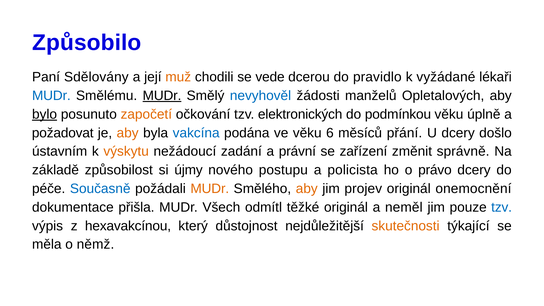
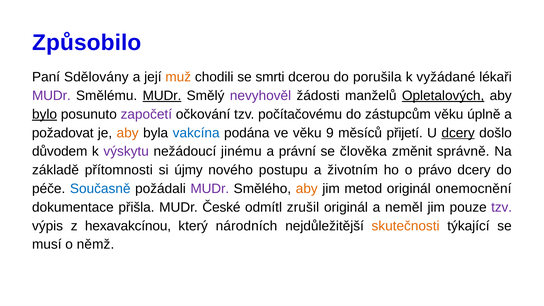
vede: vede -> smrti
pravidlo: pravidlo -> porušila
MUDr at (51, 96) colour: blue -> purple
nevyhověl colour: blue -> purple
Opletalových underline: none -> present
započetí colour: orange -> purple
elektronických: elektronických -> počítačovému
podmínkou: podmínkou -> zástupcům
6: 6 -> 9
přání: přání -> přijetí
dcery at (458, 133) underline: none -> present
ústavním: ústavním -> důvodem
výskytu colour: orange -> purple
zadání: zadání -> jinému
zařízení: zařízení -> člověka
způsobilost: způsobilost -> přítomnosti
policista: policista -> životním
MUDr at (210, 189) colour: orange -> purple
projev: projev -> metod
Všech: Všech -> České
těžké: těžké -> zrušil
tzv at (502, 207) colour: blue -> purple
důstojnost: důstojnost -> národních
měla: měla -> musí
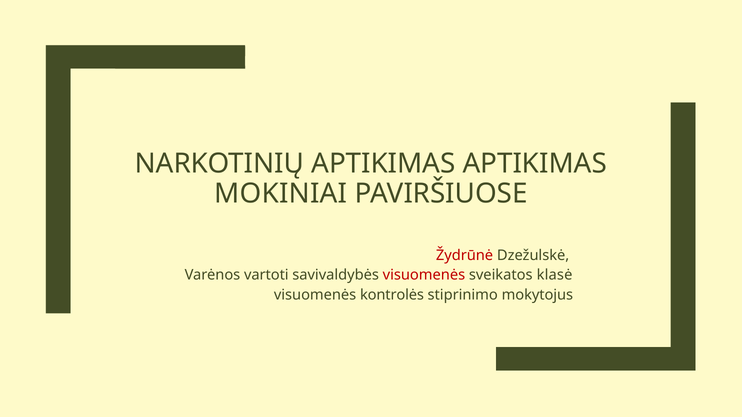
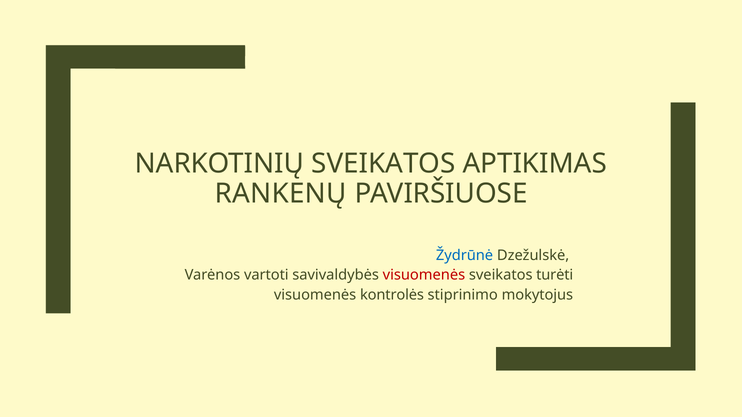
NARKOTINIŲ APTIKIMAS: APTIKIMAS -> SVEIKATOS
MOKINIAI: MOKINIAI -> RANKENŲ
Žydrūnė colour: red -> blue
klasė: klasė -> turėti
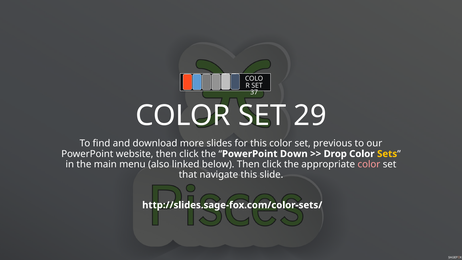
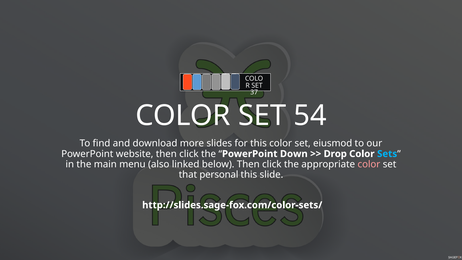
29: 29 -> 54
previous: previous -> eiusmod
Sets colour: yellow -> light blue
navigate: navigate -> personal
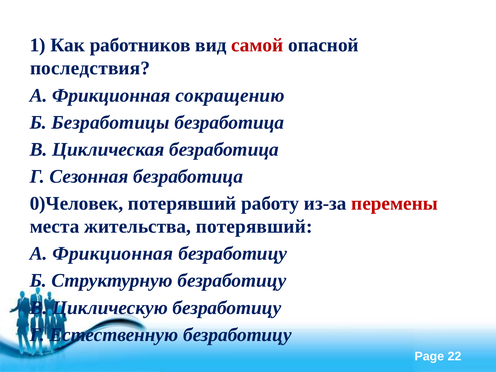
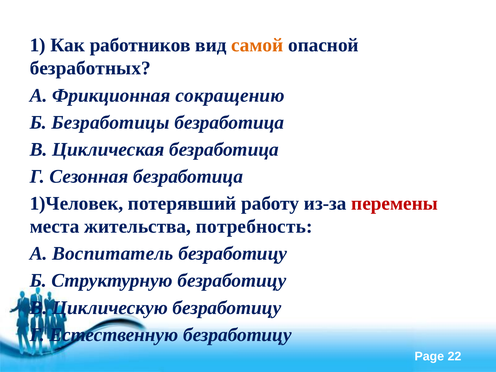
самой colour: red -> orange
последствия: последствия -> безработных
0)Человек: 0)Человек -> 1)Человек
жительства потерявший: потерявший -> потребность
Фрикционная at (113, 254): Фрикционная -> Воспитатель
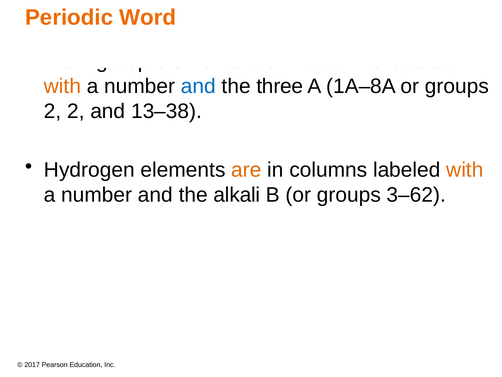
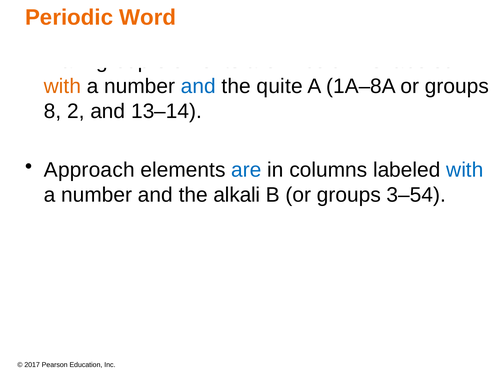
three: three -> quite
2 at (53, 111): 2 -> 8
13–38: 13–38 -> 13–14
Hydrogen: Hydrogen -> Approach
are at (246, 170) colour: orange -> blue
with at (465, 170) colour: orange -> blue
3–62: 3–62 -> 3–54
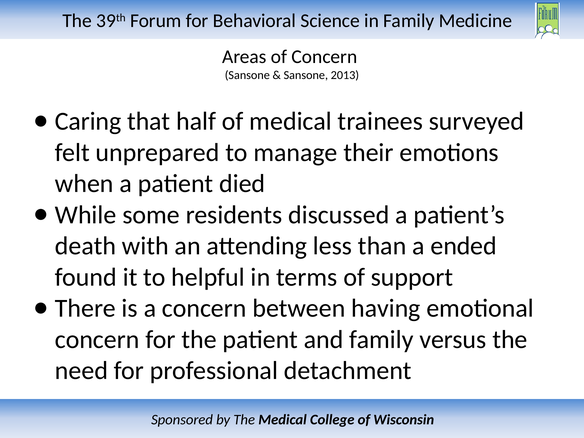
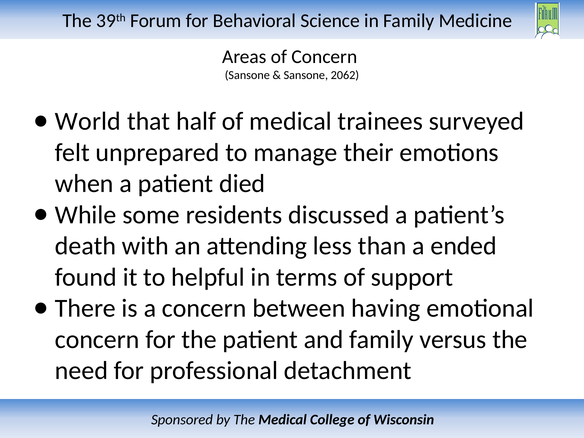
2013: 2013 -> 2062
Caring: Caring -> World
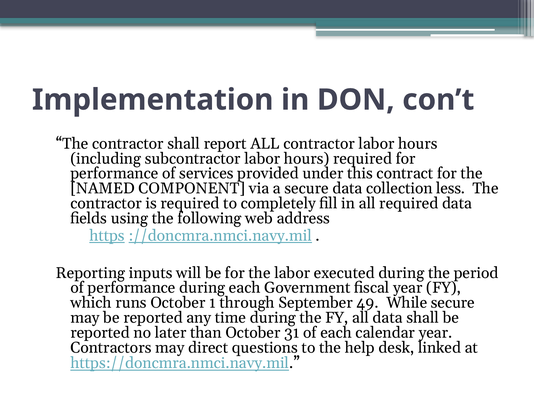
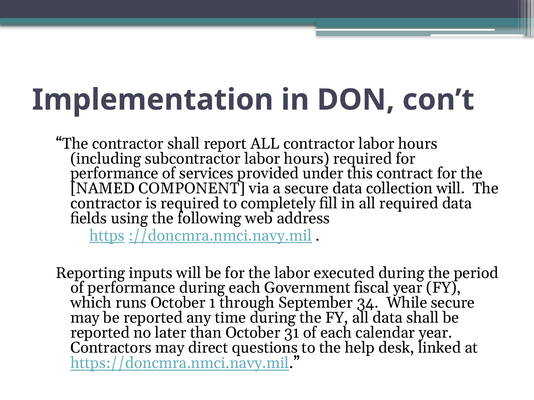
collection less: less -> will
49: 49 -> 34
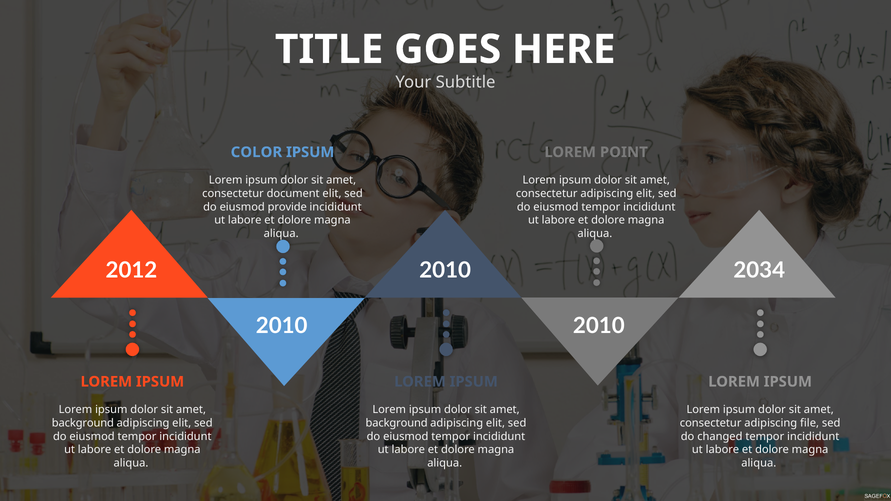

EXERCISE TASK
Collect each line in the records above that contains the string "purple". Letter case matters.

THE SOLUTION
MUDr at (51, 96) colour: blue -> purple
nevyhověl colour: blue -> purple
započetí colour: orange -> purple
výskytu colour: orange -> purple
MUDr at (210, 189) colour: orange -> purple
tzv at (502, 207) colour: blue -> purple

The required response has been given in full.